A Passing Cloud

I’ve been a little sad for the last week.

I’m not really sure why. Last night I finally tried to put words to whatever it is I’ve been feeling. I sat on the deck with Greg at dusk, the cicadas ringing in the trees and little drifts of fallen golden leaves all around us on the wood.

Tears dripped down onto my shirt and I stared out through the branches at the river swirling by.

I can’t quite put my finger on it. Something is amiss. Would it be wrong to say that I’m not happy? Is it impossible to feel that I still don’t have roots here, in my life in Chicago? That I miss California, but no longer feel like that place is home either? Is it possible, in the midst of all the good things in my life, I’m still not satisfied?

In one of the many articles I read following David Foster Wallace’s death, I distinctly remember a quoted passage in which he spoke of his depression. He wondered if it was an American thing, this not feeling satisfied even when things are better than they’ve ever been.

Still, a lingering quiet dullness permeates my days. There are bright moments, flashes of fulfillment, of peace, but overall, a drifting cloud.

I’ll try to be patient with myself. To keep walking. To hold still in those bright moments. To recognize the cloud for what it is, to not pretend it isn’t there. To remember that life, if nothing else, is always moving forward.

4 comments

4 Comments

  • Ange
    Posted September 24, 2008 at 8:51 am | Permalink

    Where would you live if you could live anywhere in the world?

  • Posted September 24, 2008 at 9:58 am | Permalink

    Claire,
    Your writing always resonantes with such a connection with your parents, their loss, and your connection to people of today who may be gone tomorrow. Perhaps your heart drizzles sweetness so much into the bowls of others that you’re in need of an emotional bailout. Those of us in California await you (and Greg) with honeyed drizzle sticks. You are so loved and respected. Your words inspire others to express or at the very least to think and feel. Find a flower from which to draw breath today. Take solace in the arms of that twinkly-eyed hubbie of yours. My, how he adores you! Smile today thinking of us sneaking a cigarette in the back by the dumpsters…hoping the black-booted monster didn’t appear.

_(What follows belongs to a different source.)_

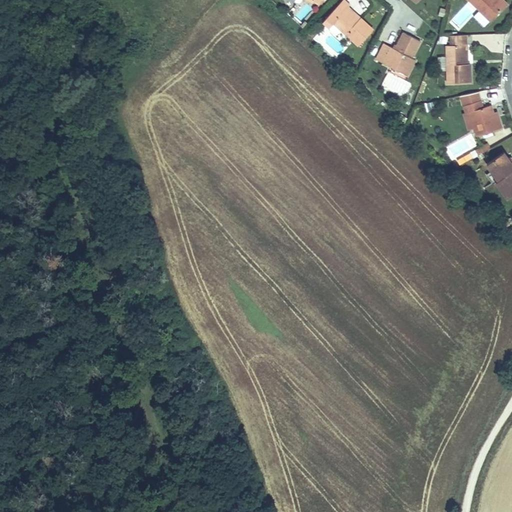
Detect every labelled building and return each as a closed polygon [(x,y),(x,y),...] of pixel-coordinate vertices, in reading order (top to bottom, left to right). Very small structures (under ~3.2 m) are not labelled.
[(330,23),(354,45),(369,28),(358,17),(355,21),(342,9),(345,6),(348,4),(343,0),(338,0),(329,11),(321,20),(327,26),(330,23)] [(465,0),(486,18),(500,3),(496,0),(465,0)] [(345,6),(342,9),(355,21),(358,17),(345,6)] [(465,29),(471,22),(459,10),(453,17),(465,29)] [(370,62),(385,69),(388,63),(405,71),(410,61),(406,59),(414,41),(397,33),(390,49),(379,43),(370,62)] [(462,33),(445,34),(446,46),(442,47),(444,84),(467,84),(465,64),(460,64),(459,45),(462,45),(462,33)] [(388,63),(385,69),(402,77),(405,71),(388,63)] [(456,94),(459,104),(478,97),(476,89),(456,94)] [(478,97),(459,104),(461,112),(466,110),(472,127),(474,135),(500,127),(496,115),(492,117),(491,113),(488,104),(481,106),(478,97)] [(461,112),(459,113),(463,129),(472,127),(466,110),(461,112)] [(473,151),(476,156),(487,150),(484,144),(473,151)] [(511,163),(506,154),(487,165),(507,199),(511,195),(511,163)]
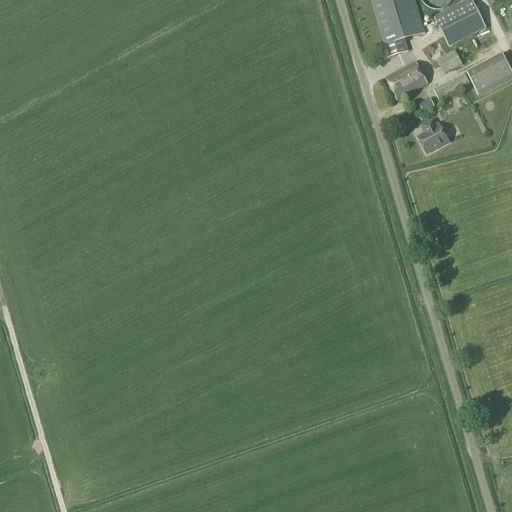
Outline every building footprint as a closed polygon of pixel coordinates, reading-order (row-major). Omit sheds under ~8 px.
[(369,0),(384,46),(424,35),(414,0),(369,0)] [(421,0),(423,3),(426,6),(429,8),(432,10),(436,11),(441,10),(444,9),(448,6),(450,4),(453,0),(452,0),(421,0)] [(434,19),(448,48),(485,30),(471,1),(434,19)] [(426,27),(429,34),(435,32),(432,24),(426,27)] [(437,61),(444,75),(461,66),(454,52),(437,61)] [(385,79),(397,102),(427,86),(411,56),(403,60),(407,67),(385,79)] [(465,75),(477,97),(511,79),(511,76),(502,56),(465,75)] [(419,106),(423,114),(434,108),(429,100),(419,106)] [(418,139),(426,156),(449,143),(447,139),(448,137),(446,133),(443,133),(440,127),(437,129),(433,122),(421,128),(425,135),(418,139)]
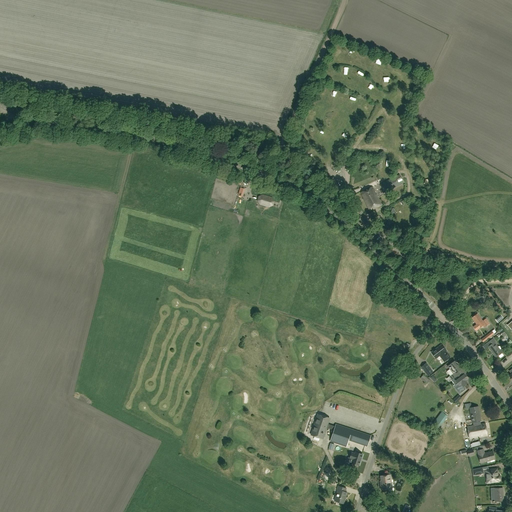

  • Posted September 25, 2008 at 12:49 am | Permalink

    Your minor melancholy seems a trifle self-indulgent.
    Your ambitions leads you to dissatifaction. Your expectations of the happiness and achievements that the day should bring are perhaps unrealistic.
    Do yourself a favour and set the bar lower. It is a good day if you or a loved one is not in pain, if nobody you know died, if you didn’t crash the car. With that kind of threshold, you can have heaps of good days. Then you can add more good things like warm sunshine, a good meal, a gentle touch, a kind word, a well worded article, until it becomes a wonderful day.
    Oh yes, and as you seem attracted to meancholy and tears, reserve a couple of private hours each week to think about sad and sweet things so it doesn’t hang over the rest of the week.

  • Posted September 25, 2008 at 7:42 am | Permalink

    Thanks for the comments, gang.
    Paul, I think you’re right and I meant to convey that a bit in my post. My melancholy feels terribly self-indulgent. A feeling that only lends itself to more self-disappointment. Ridiculous.
    I’m working through it all, I think. It helps to voice it.
    Amber, thanks for your sweet words and encouragement. Can’t wait to see you soon!
    Ange, if I could live anywhere in the world it would probably be California again. Maybe not Los Angeles but definitely California. And maybe that’s in store for me down the road. For now, I think I need to learn to be happy here in Chicago.